%%

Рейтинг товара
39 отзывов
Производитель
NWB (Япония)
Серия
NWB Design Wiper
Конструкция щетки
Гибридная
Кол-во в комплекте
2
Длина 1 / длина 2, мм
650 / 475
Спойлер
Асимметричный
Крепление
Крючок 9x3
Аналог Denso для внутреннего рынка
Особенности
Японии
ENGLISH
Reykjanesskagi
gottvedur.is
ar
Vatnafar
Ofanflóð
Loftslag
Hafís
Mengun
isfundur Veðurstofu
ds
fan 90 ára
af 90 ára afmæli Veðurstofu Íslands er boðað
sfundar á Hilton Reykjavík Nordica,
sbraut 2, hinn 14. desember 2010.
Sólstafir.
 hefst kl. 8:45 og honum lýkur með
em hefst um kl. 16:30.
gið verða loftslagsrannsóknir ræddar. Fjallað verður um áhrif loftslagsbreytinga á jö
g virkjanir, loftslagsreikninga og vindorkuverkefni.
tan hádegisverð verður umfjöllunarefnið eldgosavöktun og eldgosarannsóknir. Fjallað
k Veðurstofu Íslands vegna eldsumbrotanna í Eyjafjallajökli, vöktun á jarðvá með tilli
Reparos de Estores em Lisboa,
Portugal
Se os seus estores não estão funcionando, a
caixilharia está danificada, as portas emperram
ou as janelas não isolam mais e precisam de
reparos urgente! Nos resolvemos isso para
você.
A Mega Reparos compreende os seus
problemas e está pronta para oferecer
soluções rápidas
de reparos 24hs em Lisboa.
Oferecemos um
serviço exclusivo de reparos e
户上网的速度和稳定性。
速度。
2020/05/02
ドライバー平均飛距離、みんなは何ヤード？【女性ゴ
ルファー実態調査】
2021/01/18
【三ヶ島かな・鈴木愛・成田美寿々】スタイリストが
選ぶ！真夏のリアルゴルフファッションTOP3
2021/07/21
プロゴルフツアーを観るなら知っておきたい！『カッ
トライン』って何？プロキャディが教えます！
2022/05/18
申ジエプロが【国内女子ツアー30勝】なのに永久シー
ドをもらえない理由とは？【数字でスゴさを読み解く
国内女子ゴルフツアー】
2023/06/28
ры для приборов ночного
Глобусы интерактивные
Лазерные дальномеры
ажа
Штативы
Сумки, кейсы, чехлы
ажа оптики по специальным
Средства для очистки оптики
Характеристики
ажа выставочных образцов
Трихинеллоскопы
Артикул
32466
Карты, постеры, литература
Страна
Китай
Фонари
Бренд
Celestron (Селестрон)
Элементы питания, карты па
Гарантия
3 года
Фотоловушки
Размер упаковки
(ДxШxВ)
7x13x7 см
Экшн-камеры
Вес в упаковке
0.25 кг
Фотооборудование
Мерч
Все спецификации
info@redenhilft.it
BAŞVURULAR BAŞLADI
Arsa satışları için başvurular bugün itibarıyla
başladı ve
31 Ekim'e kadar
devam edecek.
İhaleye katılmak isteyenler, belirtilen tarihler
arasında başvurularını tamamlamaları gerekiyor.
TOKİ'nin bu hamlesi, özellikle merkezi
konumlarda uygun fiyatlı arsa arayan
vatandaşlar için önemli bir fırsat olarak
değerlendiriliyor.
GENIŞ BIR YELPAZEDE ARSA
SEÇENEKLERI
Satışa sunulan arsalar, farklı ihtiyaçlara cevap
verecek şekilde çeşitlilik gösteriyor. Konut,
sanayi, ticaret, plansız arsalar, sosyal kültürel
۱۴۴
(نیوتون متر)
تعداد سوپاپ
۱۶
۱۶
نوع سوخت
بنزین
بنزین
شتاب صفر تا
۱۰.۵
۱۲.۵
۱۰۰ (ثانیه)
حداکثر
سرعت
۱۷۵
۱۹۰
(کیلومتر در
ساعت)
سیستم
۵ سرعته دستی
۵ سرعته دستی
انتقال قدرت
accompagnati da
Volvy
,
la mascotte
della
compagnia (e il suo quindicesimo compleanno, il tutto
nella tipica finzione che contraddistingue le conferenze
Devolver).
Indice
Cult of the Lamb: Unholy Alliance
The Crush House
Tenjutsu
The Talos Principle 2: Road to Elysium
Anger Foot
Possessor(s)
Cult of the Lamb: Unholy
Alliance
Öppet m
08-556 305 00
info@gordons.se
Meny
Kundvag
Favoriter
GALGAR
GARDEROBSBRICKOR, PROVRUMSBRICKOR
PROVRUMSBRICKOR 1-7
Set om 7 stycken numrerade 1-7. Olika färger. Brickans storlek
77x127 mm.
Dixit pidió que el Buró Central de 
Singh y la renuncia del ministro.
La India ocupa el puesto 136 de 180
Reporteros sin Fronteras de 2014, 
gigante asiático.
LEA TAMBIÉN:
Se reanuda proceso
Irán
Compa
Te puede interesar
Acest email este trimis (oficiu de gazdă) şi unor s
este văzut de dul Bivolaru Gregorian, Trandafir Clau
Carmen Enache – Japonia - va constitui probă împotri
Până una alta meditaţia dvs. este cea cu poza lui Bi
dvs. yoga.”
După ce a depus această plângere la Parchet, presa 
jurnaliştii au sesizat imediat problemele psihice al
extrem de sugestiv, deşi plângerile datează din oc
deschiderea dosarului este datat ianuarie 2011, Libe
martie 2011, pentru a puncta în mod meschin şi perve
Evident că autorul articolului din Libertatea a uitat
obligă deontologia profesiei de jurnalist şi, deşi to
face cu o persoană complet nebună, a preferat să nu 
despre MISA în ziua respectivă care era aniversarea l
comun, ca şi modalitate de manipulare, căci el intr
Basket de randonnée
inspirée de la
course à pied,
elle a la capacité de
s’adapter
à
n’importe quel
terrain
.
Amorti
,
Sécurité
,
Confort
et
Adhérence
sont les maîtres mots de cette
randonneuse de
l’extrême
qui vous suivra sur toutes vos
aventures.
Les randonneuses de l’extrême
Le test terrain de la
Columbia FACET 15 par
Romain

%%

Write out all of the lines above again, replacing "Sécurité" with "Stabilité" and leaving everything else as it is.

Рейтинг товара
39 отзывов
Производитель
NWB (Япония)
Серия
NWB Design Wiper
Конструкция щетки
Гибридная
Кол-во в комплекте
2
Длина 1 / длина 2, мм
650 / 475
Спойлер
Асимметричный
Крепление
Крючок 9x3
Аналог Denso для внутреннего рынка
Особенности
Японии
ENGLISH
Reykjanesskagi
gottvedur.is
ar
Vatnafar
Ofanflóð
Loftslag
Hafís
Mengun
isfundur Veðurstofu
ds
fan 90 ára
af 90 ára afmæli Veðurstofu Íslands er boðað
sfundar á Hilton Reykjavík Nordica,
sbraut 2, hinn 14. desember 2010.
Sólstafir.
 hefst kl. 8:45 og honum lýkur með
em hefst um kl. 16:30.
gið verða loftslagsrannsóknir ræddar. Fjallað verður um áhrif loftslagsbreytinga á jö
g virkjanir, loftslagsreikninga og vindorkuverkefni.
tan hádegisverð verður umfjöllunarefnið eldgosavöktun og eldgosarannsóknir. Fjallað
k Veðurstofu Íslands vegna eldsumbrotanna í Eyjafjallajökli, vöktun á jarðvá með tilli
Reparos de Estores em Lisboa,
Portugal
Se os seus estores não estão funcionando, a
caixilharia está danificada, as portas emperram
ou as janelas não isolam mais e precisam de
reparos urgente! Nos resolvemos isso para
você.
A Mega Reparos compreende os seus
problemas e está pronta para oferecer
soluções rápidas
de reparos 24hs em Lisboa.
Oferecemos um
serviço exclusivo de reparos e
户上网的速度和稳定性。
速度。
2020/05/02
ドライバー平均飛距離、みんなは何ヤード？【女性ゴ
ルファー実態調査】
2021/01/18
【三ヶ島かな・鈴木愛・成田美寿々】スタイリストが
選ぶ！真夏のリアルゴルフファッションTOP3
2021/07/21
プロゴルフツアーを観るなら知っておきたい！『カッ
トライン』って何？プロキャディが教えます！
2022/05/18
申ジエプロが【国内女子ツアー30勝】なのに永久シー
ドをもらえない理由とは？【数字でスゴさを読み解く
国内女子ゴルフツアー】
2023/06/28
ры для приборов ночного
Глобусы интерактивные
Лазерные дальномеры
ажа
Штативы
Сумки, кейсы, чехлы
ажа оптики по специальным
Средства для очистки оптики
Характеристики
ажа выставочных образцов
Трихинеллоскопы
Артикул
32466
Карты, постеры, литература
Страна
Китай
Фонари
Бренд
Celestron (Селестрон)
Элементы питания, карты па
Гарантия
3 года
Фотоловушки
Размер упаковки
(ДxШxВ)
7x13x7 см
Экшн-камеры
Вес в упаковке
0.25 кг
Фотооборудование
Мерч
Все спецификации
info@redenhilft.it
BAŞVURULAR BAŞLADI
Arsa satışları için başvurular bugün itibarıyla
başladı ve
31 Ekim'e kadar
devam edecek.
İhaleye katılmak isteyenler, belirtilen tarihler
arasında başvurularını tamamlamaları gerekiyor.
TOKİ'nin bu hamlesi, özellikle merkezi
konumlarda uygun fiyatlı arsa arayan
vatandaşlar için önemli bir fırsat olarak
değerlendiriliyor.
GENIŞ BIR YELPAZEDE ARSA
SEÇENEKLERI
Satışa sunulan arsalar, farklı ihtiyaçlara cevap
verecek şekilde çeşitlilik gösteriyor. Konut,
sanayi, ticaret, plansız arsalar, sosyal kültürel
۱۴۴
(نیوتون متر)
تعداد سوپاپ
۱۶
۱۶
نوع سوخت
بنزین
بنزین
شتاب صفر تا
۱۰.۵
۱۲.۵
۱۰۰ (ثانیه)
حداکثر
سرعت
۱۷۵
۱۹۰
(کیلومتر در
ساعت)
سیستم
۵ سرعته دستی
۵ سرعته دستی
انتقال قدرت
accompagnati da
Volvy
,
la mascotte
della
compagnia (e il suo quindicesimo compleanno, il tutto
nella tipica finzione che contraddistingue le conferenze
Devolver).
Indice
Cult of the Lamb: Unholy Alliance
The Crush House
Tenjutsu
The Talos Principle 2: Road to Elysium
Anger Foot
Possessor(s)
Cult of the Lamb: Unholy
Alliance
Öppet m
08-556 305 00
info@gordons.se
Meny
Kundvag
Favoriter
GALGAR
GARDEROBSBRICKOR, PROVRUMSBRICKOR
PROVRUMSBRICKOR 1-7
Set om 7 stycken numrerade 1-7. Olika färger. Brickans storlek
77x127 mm.
Dixit pidió que el Buró Central de 
Singh y la renuncia del ministro.
La India ocupa el puesto 136 de 180
Reporteros sin Fronteras de 2014, 
gigante asiático.
LEA TAMBIÉN:
Se reanuda proceso
Irán
Compa
Te puede interesar
Acest email este trimis (oficiu de gazdă) şi unor s
este văzut de dul Bivolaru Gregorian, Trandafir Clau
Carmen Enache – Japonia - va constitui probă împotri
Până una alta meditaţia dvs. este cea cu poza lui Bi
dvs. yoga.”
După ce a depus această plângere la Parchet, presa 
jurnaliştii au sesizat imediat problemele psihice al
extrem de sugestiv, deşi plângerile datează din oc
deschiderea dosarului este datat ianuarie 2011, Libe
martie 2011, pentru a puncta în mod meschin şi perve
Evident că autorul articolului din Libertatea a uitat
obligă deontologia profesiei de jurnalist şi, deşi to
face cu o persoană complet nebună, a preferat să nu 
despre MISA în ziua respectivă care era aniversarea l
comun, ca şi modalitate de manipulare, căci el intr
Basket de randonnée
inspirée de la
course à pied,
elle a la capacité de
s’adapter
à
n’importe quel
terrain
.
Amorti
,
Stabilité
,
Confort
et
Adhérence
sont les maîtres mots de cette
randonneuse de
l’extrême
qui vous suivra sur toutes vos
aventures.
Les randonneuses de l’extrême
Le test terrain de la
Columbia FACET 15 par
Romain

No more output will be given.